▶ Record excerpts
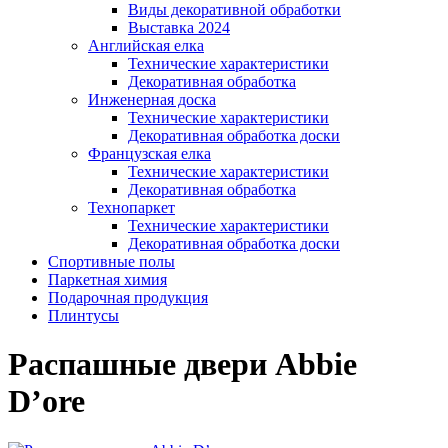
Виды декоративной обработки
Выставка 2024
Английская елка
Технические характеристики
Декоративная обработка
Инженерная доска
Технические характеристики
Декоративная обработка доски
Французская елка
Технические характеристики
Декоративная обработка
Технопаркет
Технические характеристики
Декоративная обработка доски
Спортивные полы
Паркетная химия
Подарочная продукция
Плинтусы
Распашные двери Abbie
D’ore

▶ What is needed
Only the records, copied exactly and without pictures, should make up the answer.

▶ Finished task
Виды декоративной обработки
Выставка 2024
Английская елка
Технические характеристики
Декоративная обработка
Инженерная доска
Технические характеристики
Декоративная обработка доски
Французская елка
Технические характеристики
Декоративная обработка
Технопаркет
Технические характеристики
Декоративная обработка доски
Спортивные полы
Паркетная химия
Подарочная продукция
Плинтусы
Распашные двери Abbie
D’ore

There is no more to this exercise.